Hey guys, my 4 month old bitch weighed in at 25 pounds after a trip to the vet yesterday. I know according to a chart I saw that this was below average. She is very healthy and extremely active. Is something wrong?


Sent from Petguide.com Free App


----------



## aurybq

Not sure about females, but my male was 30 at 3 months and 40 a 4 1/2 months. Females tend to be lighter, so maybe she should be around 30

Sent from Petguide.com Free App


----------



## Xalivarii

I know females are generally lighter but her sister is 38 pounds at the moment. She is not the runt of the litter either. Maybe she is just growing at a slower rate?

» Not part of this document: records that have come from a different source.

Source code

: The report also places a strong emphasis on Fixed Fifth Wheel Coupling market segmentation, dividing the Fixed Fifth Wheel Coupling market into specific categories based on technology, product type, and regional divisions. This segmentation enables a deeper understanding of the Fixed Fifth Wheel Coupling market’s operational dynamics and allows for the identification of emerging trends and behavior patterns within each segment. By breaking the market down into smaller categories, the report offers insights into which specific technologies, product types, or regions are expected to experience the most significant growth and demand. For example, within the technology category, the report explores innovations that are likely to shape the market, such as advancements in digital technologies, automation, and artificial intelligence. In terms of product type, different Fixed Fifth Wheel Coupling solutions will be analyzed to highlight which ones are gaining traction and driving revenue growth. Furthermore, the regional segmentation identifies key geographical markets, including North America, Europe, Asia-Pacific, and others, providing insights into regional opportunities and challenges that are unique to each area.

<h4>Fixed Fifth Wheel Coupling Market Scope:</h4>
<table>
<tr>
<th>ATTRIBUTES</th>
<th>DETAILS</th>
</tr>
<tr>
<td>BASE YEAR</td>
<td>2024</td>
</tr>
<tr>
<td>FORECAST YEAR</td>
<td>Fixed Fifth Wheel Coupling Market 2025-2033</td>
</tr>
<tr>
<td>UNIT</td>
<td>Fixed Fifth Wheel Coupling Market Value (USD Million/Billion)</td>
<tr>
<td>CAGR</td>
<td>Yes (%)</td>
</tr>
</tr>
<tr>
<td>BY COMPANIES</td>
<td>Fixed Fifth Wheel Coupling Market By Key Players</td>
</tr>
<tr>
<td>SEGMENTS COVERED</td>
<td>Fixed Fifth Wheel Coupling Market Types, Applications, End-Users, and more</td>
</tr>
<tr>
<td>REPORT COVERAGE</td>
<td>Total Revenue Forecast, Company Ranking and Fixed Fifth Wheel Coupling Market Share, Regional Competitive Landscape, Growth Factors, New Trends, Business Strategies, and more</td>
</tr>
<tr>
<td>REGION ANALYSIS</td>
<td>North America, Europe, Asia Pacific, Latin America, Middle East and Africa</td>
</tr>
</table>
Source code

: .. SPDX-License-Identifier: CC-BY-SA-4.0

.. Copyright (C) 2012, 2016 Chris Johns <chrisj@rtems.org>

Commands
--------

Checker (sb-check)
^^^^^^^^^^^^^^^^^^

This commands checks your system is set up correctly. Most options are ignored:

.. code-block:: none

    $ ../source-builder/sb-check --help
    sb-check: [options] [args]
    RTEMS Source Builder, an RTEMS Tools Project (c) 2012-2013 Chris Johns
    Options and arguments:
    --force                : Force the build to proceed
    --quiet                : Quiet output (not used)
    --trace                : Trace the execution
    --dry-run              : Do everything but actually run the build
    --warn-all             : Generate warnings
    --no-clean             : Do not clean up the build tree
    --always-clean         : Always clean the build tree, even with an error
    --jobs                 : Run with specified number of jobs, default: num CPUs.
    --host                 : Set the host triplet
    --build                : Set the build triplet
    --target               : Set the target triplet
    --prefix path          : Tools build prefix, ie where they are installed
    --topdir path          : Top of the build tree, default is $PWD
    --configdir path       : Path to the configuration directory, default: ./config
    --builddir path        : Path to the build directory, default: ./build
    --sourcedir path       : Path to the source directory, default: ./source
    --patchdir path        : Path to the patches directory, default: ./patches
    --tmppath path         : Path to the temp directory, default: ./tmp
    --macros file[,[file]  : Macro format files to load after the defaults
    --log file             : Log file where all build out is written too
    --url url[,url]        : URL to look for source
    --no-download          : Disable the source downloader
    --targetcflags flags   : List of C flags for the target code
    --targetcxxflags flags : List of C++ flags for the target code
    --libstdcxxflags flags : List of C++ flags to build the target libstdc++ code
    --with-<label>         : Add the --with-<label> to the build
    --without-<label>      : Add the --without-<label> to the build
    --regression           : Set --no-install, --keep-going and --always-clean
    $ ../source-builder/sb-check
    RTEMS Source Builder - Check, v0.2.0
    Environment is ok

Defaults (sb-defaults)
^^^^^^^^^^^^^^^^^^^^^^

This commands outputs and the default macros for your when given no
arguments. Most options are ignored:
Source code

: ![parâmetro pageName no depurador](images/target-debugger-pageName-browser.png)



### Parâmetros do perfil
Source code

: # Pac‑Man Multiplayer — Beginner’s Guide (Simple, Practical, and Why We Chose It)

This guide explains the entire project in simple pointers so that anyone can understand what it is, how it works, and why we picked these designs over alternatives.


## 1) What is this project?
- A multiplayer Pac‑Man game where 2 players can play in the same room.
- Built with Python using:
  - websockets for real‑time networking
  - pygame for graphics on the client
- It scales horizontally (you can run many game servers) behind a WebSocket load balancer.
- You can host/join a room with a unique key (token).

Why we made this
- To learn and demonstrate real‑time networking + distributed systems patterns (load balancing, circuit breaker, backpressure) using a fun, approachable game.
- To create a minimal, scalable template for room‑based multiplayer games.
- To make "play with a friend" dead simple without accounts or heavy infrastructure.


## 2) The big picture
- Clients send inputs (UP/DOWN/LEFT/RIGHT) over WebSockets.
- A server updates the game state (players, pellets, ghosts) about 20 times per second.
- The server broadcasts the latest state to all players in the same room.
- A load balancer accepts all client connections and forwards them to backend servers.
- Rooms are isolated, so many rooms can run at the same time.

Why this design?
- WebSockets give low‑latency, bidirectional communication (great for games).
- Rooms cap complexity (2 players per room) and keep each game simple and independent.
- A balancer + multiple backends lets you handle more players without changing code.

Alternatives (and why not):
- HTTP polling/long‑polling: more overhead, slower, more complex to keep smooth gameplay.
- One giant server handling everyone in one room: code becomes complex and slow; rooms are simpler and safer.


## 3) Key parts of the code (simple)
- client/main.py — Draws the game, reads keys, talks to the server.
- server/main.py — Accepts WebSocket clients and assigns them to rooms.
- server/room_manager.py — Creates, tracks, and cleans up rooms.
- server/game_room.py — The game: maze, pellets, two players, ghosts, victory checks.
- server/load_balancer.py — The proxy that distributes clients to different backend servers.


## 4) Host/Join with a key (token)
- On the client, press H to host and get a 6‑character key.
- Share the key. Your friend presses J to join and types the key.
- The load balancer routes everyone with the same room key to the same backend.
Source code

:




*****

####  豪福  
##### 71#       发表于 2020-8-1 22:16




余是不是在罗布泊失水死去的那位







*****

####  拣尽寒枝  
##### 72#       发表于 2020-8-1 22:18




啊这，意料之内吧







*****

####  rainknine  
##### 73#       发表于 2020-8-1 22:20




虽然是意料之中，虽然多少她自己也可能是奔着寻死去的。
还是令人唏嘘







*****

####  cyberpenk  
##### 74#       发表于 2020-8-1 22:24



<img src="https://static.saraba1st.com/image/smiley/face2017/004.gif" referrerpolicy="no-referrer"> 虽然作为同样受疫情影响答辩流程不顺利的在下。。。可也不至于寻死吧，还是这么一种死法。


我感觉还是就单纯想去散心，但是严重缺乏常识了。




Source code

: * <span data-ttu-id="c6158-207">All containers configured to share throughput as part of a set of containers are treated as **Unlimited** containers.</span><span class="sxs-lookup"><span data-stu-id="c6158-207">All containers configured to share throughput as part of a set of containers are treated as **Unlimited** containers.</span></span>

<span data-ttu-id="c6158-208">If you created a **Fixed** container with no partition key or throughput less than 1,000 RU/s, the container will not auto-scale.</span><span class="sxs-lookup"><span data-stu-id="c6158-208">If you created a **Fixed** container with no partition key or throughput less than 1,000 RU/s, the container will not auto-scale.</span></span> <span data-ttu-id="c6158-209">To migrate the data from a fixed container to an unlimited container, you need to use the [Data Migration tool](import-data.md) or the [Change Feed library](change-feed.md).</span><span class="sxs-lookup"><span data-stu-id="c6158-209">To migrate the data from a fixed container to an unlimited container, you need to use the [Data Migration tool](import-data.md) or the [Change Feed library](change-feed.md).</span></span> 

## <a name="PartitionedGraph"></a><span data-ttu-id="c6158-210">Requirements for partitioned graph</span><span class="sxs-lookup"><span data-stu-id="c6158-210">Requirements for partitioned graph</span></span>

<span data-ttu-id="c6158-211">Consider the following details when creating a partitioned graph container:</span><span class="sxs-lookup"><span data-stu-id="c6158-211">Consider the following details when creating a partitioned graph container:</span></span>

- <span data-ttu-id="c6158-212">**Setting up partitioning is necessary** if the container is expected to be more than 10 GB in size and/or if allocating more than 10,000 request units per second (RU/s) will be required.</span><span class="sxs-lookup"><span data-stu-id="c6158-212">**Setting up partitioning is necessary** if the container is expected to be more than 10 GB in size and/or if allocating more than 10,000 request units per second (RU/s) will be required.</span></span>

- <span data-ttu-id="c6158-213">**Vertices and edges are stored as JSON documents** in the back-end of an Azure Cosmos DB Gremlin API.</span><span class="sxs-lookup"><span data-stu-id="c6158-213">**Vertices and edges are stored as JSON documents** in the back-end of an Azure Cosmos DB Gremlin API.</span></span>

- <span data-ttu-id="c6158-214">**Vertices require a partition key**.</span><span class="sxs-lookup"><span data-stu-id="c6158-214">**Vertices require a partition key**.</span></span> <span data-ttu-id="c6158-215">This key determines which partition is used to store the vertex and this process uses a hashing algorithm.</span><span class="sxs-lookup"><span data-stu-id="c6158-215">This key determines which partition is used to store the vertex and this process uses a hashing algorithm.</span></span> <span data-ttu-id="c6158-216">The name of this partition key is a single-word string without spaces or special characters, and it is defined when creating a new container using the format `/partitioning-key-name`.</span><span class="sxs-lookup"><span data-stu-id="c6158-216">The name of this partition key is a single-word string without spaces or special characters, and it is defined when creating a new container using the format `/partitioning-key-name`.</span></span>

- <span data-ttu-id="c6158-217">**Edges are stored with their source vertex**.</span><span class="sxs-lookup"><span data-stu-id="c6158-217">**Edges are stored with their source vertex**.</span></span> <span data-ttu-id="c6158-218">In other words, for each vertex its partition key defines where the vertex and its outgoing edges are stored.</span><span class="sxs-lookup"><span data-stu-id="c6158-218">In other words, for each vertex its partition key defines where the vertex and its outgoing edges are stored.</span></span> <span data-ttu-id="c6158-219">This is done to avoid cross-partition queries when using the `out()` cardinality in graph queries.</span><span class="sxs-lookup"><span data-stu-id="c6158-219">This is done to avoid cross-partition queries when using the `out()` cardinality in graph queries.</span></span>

Sent from Petguide.com Free App


----------



## Xalivarii

Here are a few pics of her by the way.





















Sent from Petguide.com Free App


----------



## Harry and Lola

A 4 month GSD female ranges from 28 to 35 with average being around 33, she is just 3 pounds off the slim end of appropriate weight, which is probably fine. Was your vet happy with her weight?

At this age she should be gaining about 1.5 to 2 pounds maximum a week until about 5 months. She is still to reach her height, about 8 months, so I would just monitor her and if at any stage you feel you are feeding her adequate amounts of food, or even more than recommended and she is not putting on weight and/or her poops are not healthy looking, then talk to your vet.


----------



## GatorDog

My girl was around that size at that age. At 15 weeks she was 22 and a half pounds or so. She's now almost 11 months old and about 50 pounds.

Sent from Petguide.com Free App


----------



## BellaLuna

What a cutie 

Sent from my Samsung Galaxy


----------



## ken k

shes a cutie, my Heidi was 26 lbs at 4 months, she grew into 60lbs,


----------



## Xalivarii

Thanks for the replies.  her poops look fine and firm so I'm assuming she's just growing slow. Size won't alter how much I love her either way. ?


Sent from Petguide.com Free App


----------



## stmcfred

My puppy Lola (female) weighed 22.4 pounds at her 11 weeks old.


----------



## MrsFergione

My female was 28lbs at 14 weeks


----------